È stato presentato alla Camera di Commercio di Livorno un interessante volume sull’aleatico dal titolo:”L’Aleatico dai mille profumi” scritto da Giancarlo Scalabrelli, professore di Viticoltura presso l’Università di Pisa e Claudio D’Onofrio, ricercatore del dipartimento di coltivazione e difesa delle specie legnose G. Scaramuzzi dell’Universita di Pisa.

 

Il libro cerca di ricostruire lo sviluppo nell’area del Mediterraneo di questo piccolo grande vitigno, analizzando le principali fonti storiche supportate da analisi tecnico scientifiche per stabilire l’origine e le parentele dell’Aleatico. Si passa poi a una dettagliata narrazione delle principali tecniche di coltivazione e di vinificazione dell’aleatico, soprattutto nella zona di produzione nella Provincia di Livorno e nella recente DOCG dell’ Isola d’Elba.
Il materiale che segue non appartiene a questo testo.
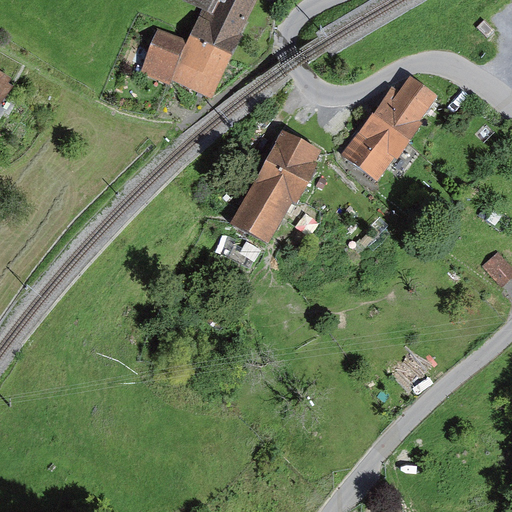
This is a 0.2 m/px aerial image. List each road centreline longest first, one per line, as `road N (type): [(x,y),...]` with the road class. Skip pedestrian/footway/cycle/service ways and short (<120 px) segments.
road 1 (unclassified): [(511,111),(446,65),(408,68),(342,96),(320,92),(289,56),(286,37),(308,9),(330,0)]
road 2 (unclassified): [(321,511),(511,336)]
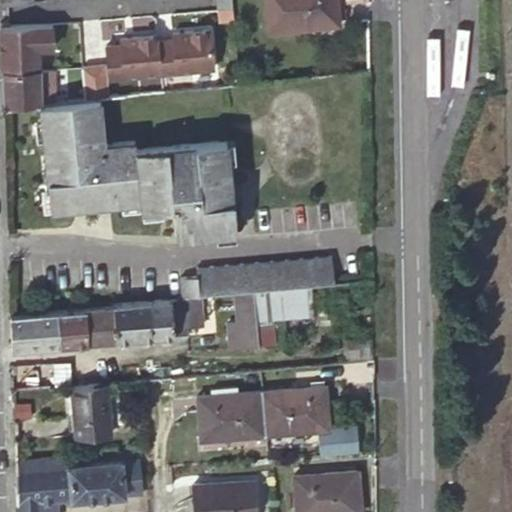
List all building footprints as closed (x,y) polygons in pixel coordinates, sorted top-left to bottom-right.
[(215,9),(214,0),(204,0),(206,10),(215,9)] [(231,8),(229,0),(214,0),(215,9),(231,8)] [(333,0),(263,0),(267,30),(336,22),(333,0)] [(0,24),(0,71),(1,71),(34,69),(32,23),(29,23),(0,24)] [(80,76),(82,98),(95,97),(119,94),(117,66),(80,70),(80,76)] [(1,71),(2,106),(35,102),(36,102),(35,89),(41,88),(39,68),(34,69),(1,71)] [(50,68),(39,68),(41,88),(35,89),(36,102),(53,101),(50,68)] [(82,98),(80,76),(73,76),(74,83),(65,84),(67,99),(82,98)] [(36,102),(35,102),(45,206),(136,197),(136,206),(167,203),(170,233),(231,228),(222,137),(131,146),(130,137),(100,139),(95,97),(82,98),(67,99),(53,101),(36,102)] [(234,292),(252,291),(281,288),(304,286),(308,285),(322,284),(332,283),(329,257),(193,268),(193,277),(176,278),(178,298),(197,296),(224,293),(234,292)] [(281,288),(283,318),(307,316),(304,286),(281,288)] [(281,288),(252,291),(255,320),(257,345),(275,343),(273,319),(283,318),(281,288)] [(255,320),(252,291),(234,292),(224,293),(227,323),(237,322),(255,320)] [(165,336),(185,334),(185,327),(200,325),(197,296),(178,298),(170,298),(149,300),(152,336),(165,336)] [(152,336),(149,300),(128,302),(131,338),(139,338),(152,336)] [(124,339),(131,338),(128,302),(113,304),(113,306),(116,339),(124,339)] [(116,339),(113,306),(83,308),(86,342),(116,339)] [(86,342),(83,308),(54,311),(57,344),(86,342)] [(8,314),(9,348),(57,344),(54,311),(8,314)] [(237,322),(227,323),(229,348),(257,345),(255,320),(237,322)] [(371,359),(371,339),(345,341),(347,361),(371,359)] [(71,384),(67,384),(71,435),(106,433),(102,381),(71,384)] [(263,431),(324,426),(320,384),(259,389),(263,431)] [(202,436),(263,431),(259,389),(198,394),(202,436)] [(64,455),(12,460),(14,511),(54,511),(54,500),(69,499),(65,465),(64,455)] [(65,465),(69,499),(139,492),(136,458),(65,465)] [(355,469),(292,475),(295,511),(344,511),(358,511),(355,469)] [(253,511),(251,479),(189,484),(191,511),(253,511)]
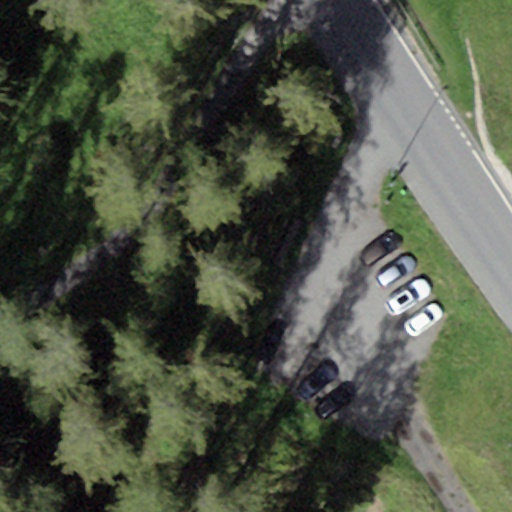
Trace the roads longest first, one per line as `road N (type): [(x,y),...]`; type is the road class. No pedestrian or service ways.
road 1 (track): [(316,0),(150,229),(44,363),(0,401)]
road 2 (tertiary): [(511,255),(407,105)]
road 3 (tertiary): [(407,105),(340,0)]
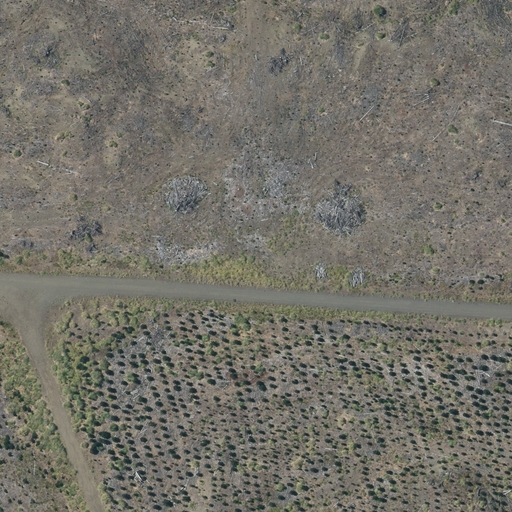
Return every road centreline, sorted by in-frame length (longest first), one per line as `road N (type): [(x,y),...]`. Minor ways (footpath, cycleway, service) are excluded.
road 1 (track): [(0,281),(511,308)]
road 2 (track): [(101,511),(17,282)]
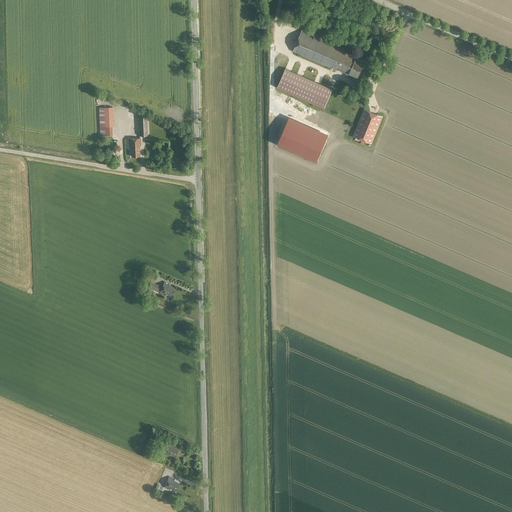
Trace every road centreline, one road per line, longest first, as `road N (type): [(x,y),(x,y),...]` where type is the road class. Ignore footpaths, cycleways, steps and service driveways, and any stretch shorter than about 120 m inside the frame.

Inoltre un capitolo è interamente dedicato alle caratteristiche aromatiche e sensoriali di questo vitigno dimostrando di meritare appunto l’appellativo del titolo come vitgno “dai mille profumi”.

 

La presentazione è stata uno spunto per parlare di come iniziative come questa possano contribuire a valorizzare e aiutare piccoli produttori che si cimentano in una viticoltura difficile, eroica, ma allo stesso tempo ci ricordano che anche una piccola zona, come quella della aleatico della Provincia di Livorno, ha grandi potenzialità solo se però si comprende la complessità e anche la fragilità con cui vini come questi vengono prodotti.

 

 

Il libro si occupa inoltre con un’ appendice finale, curata da Linda Caioli agronoma dell’ azienda La Piana di Capraia produttrice di Aleatico, della sorprendente versatilità dell’ abbinamento di questo vino partendo dai classici dolci , passando per i formaggi e arrivando fino al sigaro Toscano! A questo punto l’unico modo per approfondire il discorso è procurarsi una buona bottiglia di Aleatico e metterlo alla prova. Salute!